→ DATA EXTRACT:
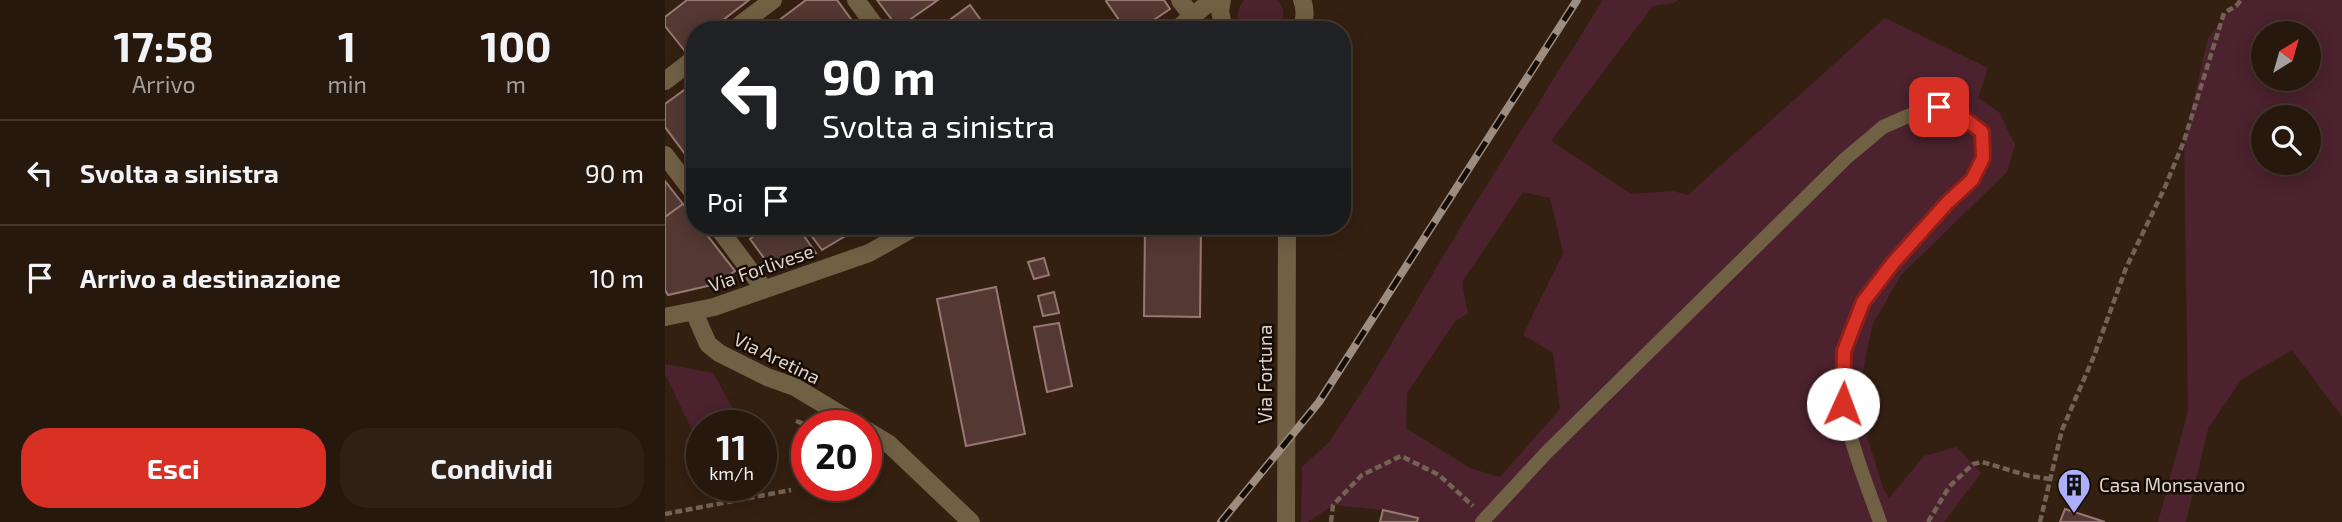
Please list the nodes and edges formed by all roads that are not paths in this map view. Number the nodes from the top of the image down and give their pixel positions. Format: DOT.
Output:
graph roads {
  1 [pos="773,0"];
  2 [pos="856,0"];
  3 [pos="1181,0"];
  4 [pos="1212,0"];
  5 [pos="1222,0"];
  6 [pos="1302,0"];
  7 [pos="1192,16"];
  8 [pos="745,21"];
  9 [pos="872,21"];
  10 [pos="1186,21"];
  11 [pos="1222,21"];
  12 [pos="1303,21"];
  13 [pos="686,65"];
  14 [pos="665,81"];
  15 [pos="665,155"];
  16 [pos="686,183"];
  17 [pos="724,235"];
  18 [pos="901,235"];
  19 [pos="1287,235"];
  20 [pos="764,289"];
  21 [pos="694,312"];
  22 [pos="666,315"];
  23 [pos="833,410"];
  24 [pos="882,439"];
  25 [pos="1482,517"];
  26 [pos="971,522"];
  27 [pos="1286,522"];
  28 [pos="1880,522"];
  1 -- 8 [label="street"];
  2 -- 9 [label="street"];
  3 -- 7 [label="street"];
  4 -- 7 [label="street"];
  5 -- 11 [label="street"];
  6 -- 12 [label="street"];
  7 -- 10 [label="street"];
  13 -- 14 [label="street"];
  15 -- 16 [label="street"];
  17 -- 20 [label="street"];
  18 -- 20 [label="street, Via Forlivese"];
  19 -- 27 [label="street, Via Fortuna"];
  20 -- 21 [label="street, Via Forlivese"];
  21 -- 22 [label="street, Via Forlivese"];
  21 -- 23 [label="street, Via Aretina"];
  24 -- 26 [label="street"];
  25 -- 28 [label="lane"];
}
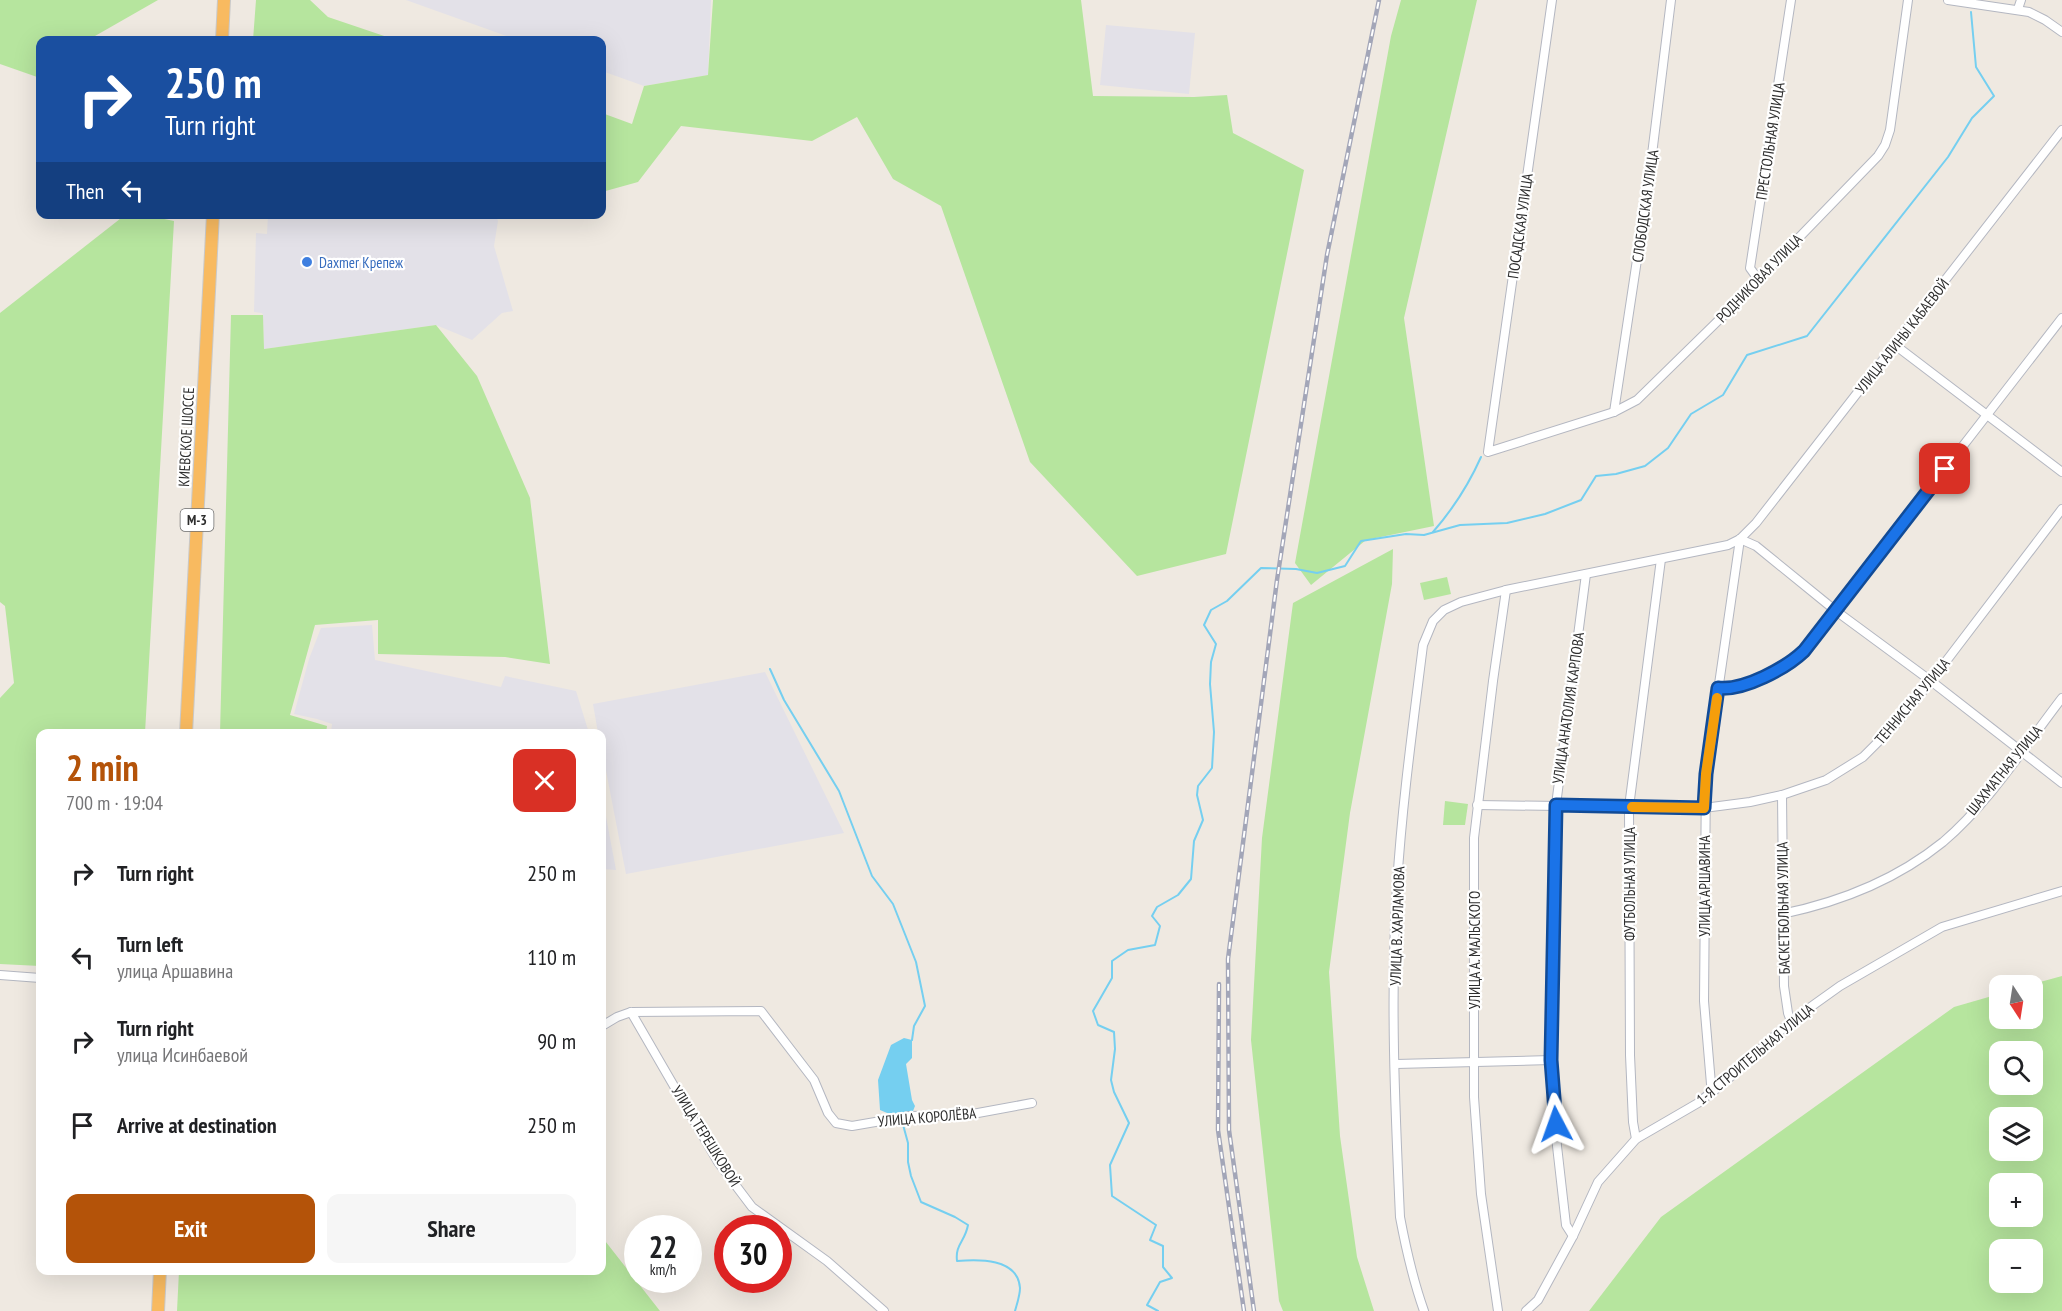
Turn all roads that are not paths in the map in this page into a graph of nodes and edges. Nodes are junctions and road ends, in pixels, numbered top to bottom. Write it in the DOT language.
graph roads {
  1 [pos="224,0"];
  2 [pos="1552,0"];
  3 [pos="1671,0"];
  4 [pos="1791,0"];
  5 [pos="1908,0"];
  6 [pos="1948,0"];
  7 [pos="2021,0"];
  8 [pos="2018,9"];
  9 [pos="2062,32"];
  10 [pos="222,36"];
  11 [pos="2062,130"];
  12 [pos="213,219"];
  13 [pos="1758,279"];
  14 [pos="2062,318"];
  15 [pos="1895,345"];
  16 [pos="1614,412"];
  17 [pos="1986,416"];
  18 [pos="1488,452"];
  19 [pos="2062,472"];
  20 [pos="2062,510"];
  21 [pos="1740,539"];
  22 [pos="1661,559"];
  23 [pos="1586,574"];
  24 [pos="1506,590"];
  25 [pos="1836,611"];
  26 [pos="1931,681"];
  27 [pos="1718,688"];
  28 [pos="2062,698"];
  29 [pos="186,729"];
  30 [pos="2020,751"];
  31 [pos="2062,783"];
  32 [pos="1782,795"];
  33 [pos="1477,805"];
  34 [pos="1556,805"];
  35 [pos="1629,807"];
  36 [pos="1704,808"];
  37 [pos="2062,891"];
  38 [pos="1782,914"];
  39 [pos="0,975"];
  40 [pos="36,978"];
  41 [pos="631,1012"];
  42 [pos="1791,1021"];
  43 [pos="606,1024"];
  44 [pos="1551,1060"];
  45 [pos="1475,1061"];
  46 [pos="1396,1064"];
  47 [pos="1715,1090"];
  48 [pos="1032,1103"];
  49 [pos="1636,1139"];
  50 [pos="1573,1236"];
  51 [pos="160,1275"];
  52 [pos="158,1311"];
  53 [pos="884,1311"];
  54 [pos="1425,1311"];
  55 [pos="1498,1311"];
  56 [pos="1526,1311"];
  1 -- 10 [label="highway"];
  2 -- 18 [label="street, ПОСАДСКАЯ УЛИЦА"];
  3 -- 16 [label="street, СЛОБОДСКАЯ УЛИЦА"];
  4 -- 13 [label="street, ПРЕСТОЛЬНАЯ УЛИЦА"];
  5 -- 13 [label="street, РОДНИКОВАЯ УЛИЦА"];
  6 -- 8 [label="street"];
  7 -- 8 [label="street"];
  8 -- 9 [label="street"];
  11 -- 15 [label="street, УЛИЦА АЛИНЫ КАБАЕВОЙ"];
  12 -- 29 [label="highway, КИЕВСКОЕ ШОССЕ / М-3"];
  13 -- 16 [label="street, РОДНИКОВАЯ УЛИЦА"];
  14 -- 17 [label="street"];
  15 -- 17 [label="street"];
  15 -- 21 [label="street, УЛИЦА АЛИНЫ КАБАЕВОЙ"];
  16 -- 18 [label="street, РОДНИКОВАЯ УЛИЦА"];
  17 -- 19 [label="street"];
  17 -- 25 [label="street"];
  20 -- 26 [label="street, ТЕННИСНАЯ УЛИЦА"];
  21 -- 22 [label="street, УЛИЦА В. ХАРЛАМОВА"];
  21 -- 25 [label="street"];
  21 -- 27 [label="street, УЛИЦА АРШАВИНА"];
  22 -- 23 [label="street, УЛИЦА В. ХАРЛАМОВА"];
  22 -- 35 [label="street, ФУТБОЛЬНАЯ УЛИЦА"];
  23 -- 24 [label="street, УЛИЦА В. ХАРЛАМОВА"];
  23 -- 34 [label="street, УЛИЦА АНАТОЛИЯ КАРПОВА"];
  24 -- 33 [label="street, УЛИЦА А. МАЛЬСКОГО"];
  24 -- 46 [label="street, УЛИЦА В. ХАРЛАМОВА"];
  25 -- 26 [label="street"];
  25 -- 27 [label="street"];
  26 -- 30 [label="street"];
  26 -- 32 [label="street, ТЕННИСНАЯ УЛИЦА"];
  27 -- 36 [label="street, УЛИЦА АРШАВИНА"];
  28 -- 30 [label="street, ШАХМАТНАЯ УЛИЦА"];
  30 -- 31 [label="street"];
  30 -- 38 [label="street, ШАХМАТНАЯ УЛИЦА"];
  32 -- 36 [label="street, ТЕННИСНАЯ УЛИЦА"];
  32 -- 38 [label="street, БАСКЕТБОЛЬНАЯ УЛИЦА"];
  33 -- 34 [label="street, ТЕННИСНАЯ УЛИЦА"];
  33 -- 45 [label="street, УЛИЦА А. МАЛЬСКОГО"];
  34 -- 35 [label="street, ТЕННИСНАЯ УЛИЦА"];
  34 -- 44 [label="street, УЛИЦА АНАТОЛИЯ КАРПОВА"];
  35 -- 36 [label="street, ТЕННИСНАЯ УЛИЦА"];
  35 -- 49 [label="street, ФУТБОЛЬНАЯ УЛИЦА"];
  36 -- 47 [label="street, УЛИЦА АРШАВИНА"];
  37 -- 42 [label="street, 1-Я СТРОИТЕЛЬНАЯ УЛИЦА"];
  38 -- 42 [label="street, БАСКЕТБОЛЬНАЯ УЛИЦА"];
  39 -- 40 [label="street"];
  41 -- 43 [label="street"];
  41 -- 48 [label="street, УЛИЦА КОРОЛЁВА"];
  41 -- 53 [label="street, УЛИЦА ТЕРЕШКОВОЙ"];
  42 -- 47 [label="street, 1-Я СТРОИТЕЛЬНАЯ УЛИЦА"];
  44 -- 45 [label="street"];
  44 -- 50 [label="street, УЛИЦА АНАТОЛИЯ КАРПОВА"];
  45 -- 46 [label="street"];
  45 -- 55 [label="street, УЛИЦА А. МАЛЬСКОГО"];
  46 -- 54 [label="street, УЛИЦА В. ХАРЛАМОВА"];
  47 -- 49 [label="street, 1-Я СТРОИТЕЛЬНАЯ УЛИЦА"];
  49 -- 50 [label="street, 1-Я СТРОИТЕЛЬНАЯ УЛИЦА"];
  50 -- 56 [label="street, 1-Я СТРОИТЕЛЬНАЯ УЛИЦА"];
  51 -- 52 [label="highway"];
}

→ WHAT NEEDS TO BE DONE:
Look through the material and find each line that includes "ФУТБОЛЬНАЯ", then copy it.

→ THE COMPLETED TASK:
  22 -- 35 [label="street, ФУТБОЛЬНАЯ УЛИЦА"];
  35 -- 49 [label="street, ФУТБОЛЬНАЯ УЛИЦА"];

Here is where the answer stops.